Regarding security, vulnerabilities can no longer be patched, and GDPR compliance GDPR becomes difficult to demonstrate, and access traceability is lacking.
Finally, from a business perspective, your competitors gain agility while your processes remain stagnant.
The longer you wait, the more technical debt accumulates, and the more costly and risky a future overhaul will be. What is still manageable today could become uncontrollable in three years.
Rebuild, refactoring, replacement: which to choose?
When faced with an obsolete application, three options are available, and they don't all carry the same cost or risk level:
- The refactoring involves progressively improving existing code without changing its overall architecture. It's the right choice when the application is still technically viable but has targeted weaknesses.
- The rebuild involves a complete reconstruction, often with a change in technology.
- The replacement involves abandoning custom development in favor of a mature market solution, such as Dynamics 365.
The decision matrix can, for example, be formulated as follows: if 80% of your needs correspond to a standard process that a solution like Dynamics 365 Sales natively covers, then replacement is economically rational.
If your core business relies on very specific processes that no standard solution faithfully replicates, a custom redevelopment (potentially with Power Platform) remains the right option.

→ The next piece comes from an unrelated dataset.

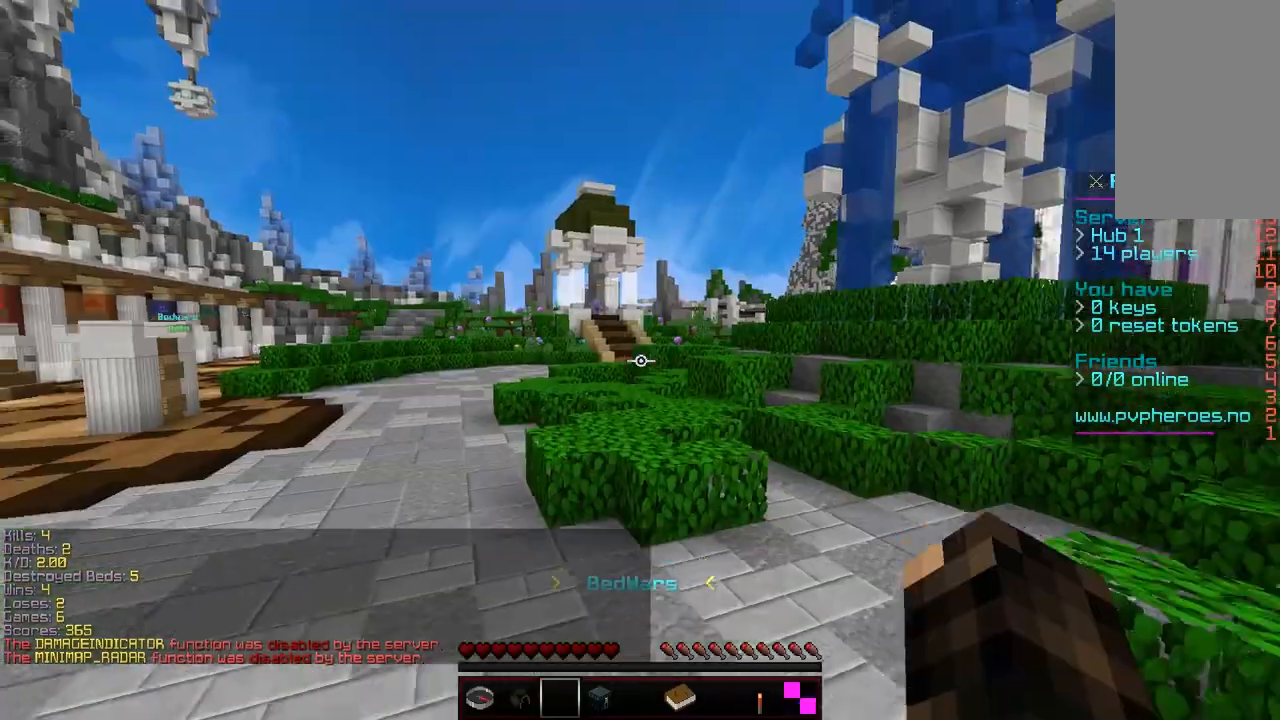
{"keys": ["w"], "mouse": ["left"], "events": []}
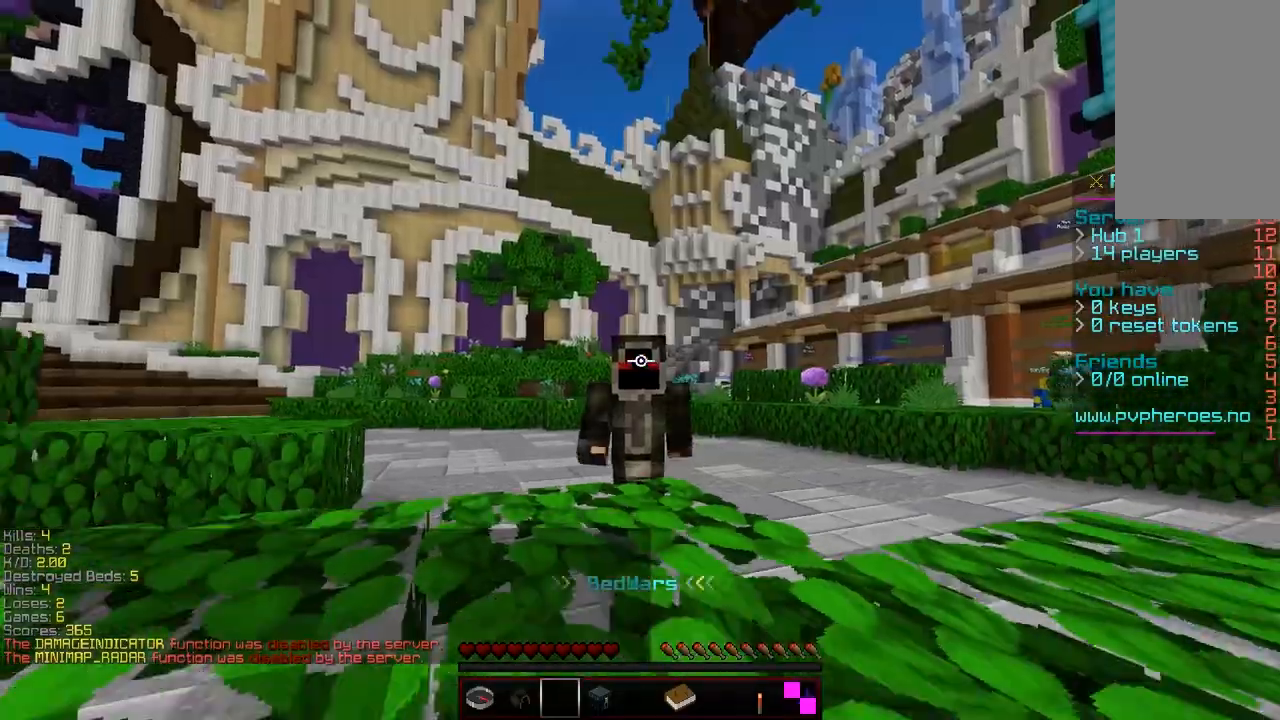
{"keys": ["w"], "mouse": ["left"], "events": []}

Keep in mind that redevelopment is not always the answer : the decision must be guided by actual business value, not by technical preference.

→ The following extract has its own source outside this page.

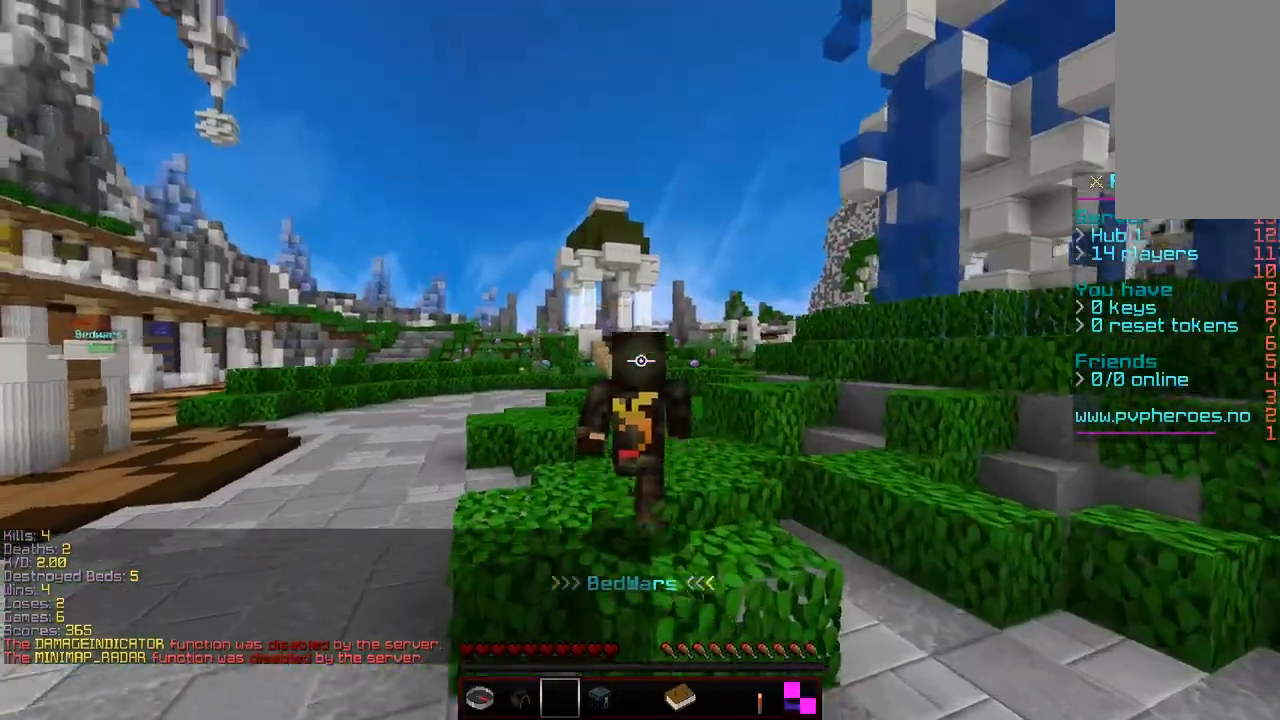
{"keys": [], "mouse": [], "events": [[300, "w", "up"], [450, "mouse_left", "up"]]}
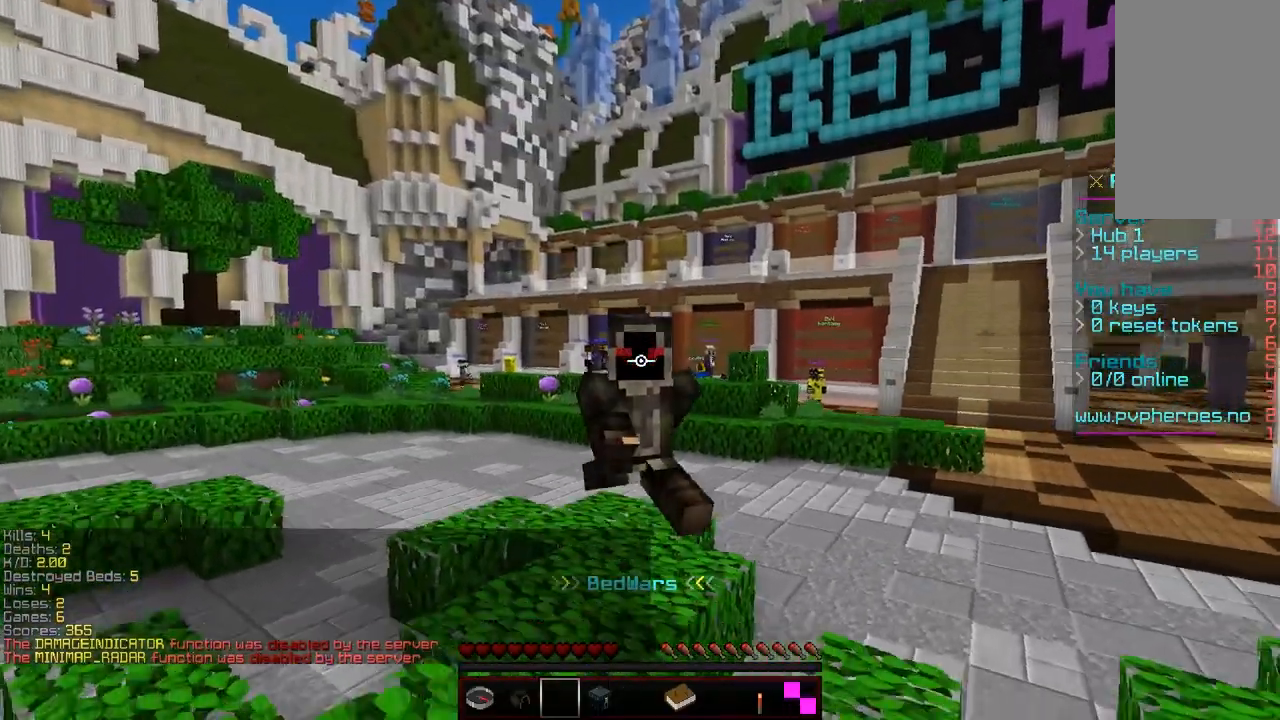
{"keys": [], "mouse": [], "events": []}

Major challenges of a redevelopment
Ensuring operational continuity during the transition
The so-called 'big bang' strategy (cutting off the old system, activating the new one) presents a generally unacceptable level of risk for critical applications. Instead, we recommend the phased migration which means starting by having both systems coexist, migrating users in successive waves, and deactivating the old one only when the stability of the new one is confirmed.
Concrete example: phase 1 with a pilot group of 10 users, validation over three weeks, then deployment by teams or regions until the complete shutdown of the old system by the twelfth week.
This scenario always involves a tested rollback plan : if a major problem occurs, how to revert in less than an hour?
Data migration: preserving informational assets
Data is often more valuable than the application itself. A CRM legacy can easily contain ten years of customer history, hundreds of thousands of contacts, and millions of interactions. This wealth must not be lost during the transition.
Data migration is not a simple 'copy-paste': it's a full-fledged project. It begins with a quality audit of existing data (duplicates, empty fields, inconsistencies between repositories) before any migration. Next comes the definition of a batch migration strategy, with business validation at each step in a staging environment. Production migration only occurs after complete validation. Be aware that neglecting this phase is the primary cause of failure for redevelopment projects.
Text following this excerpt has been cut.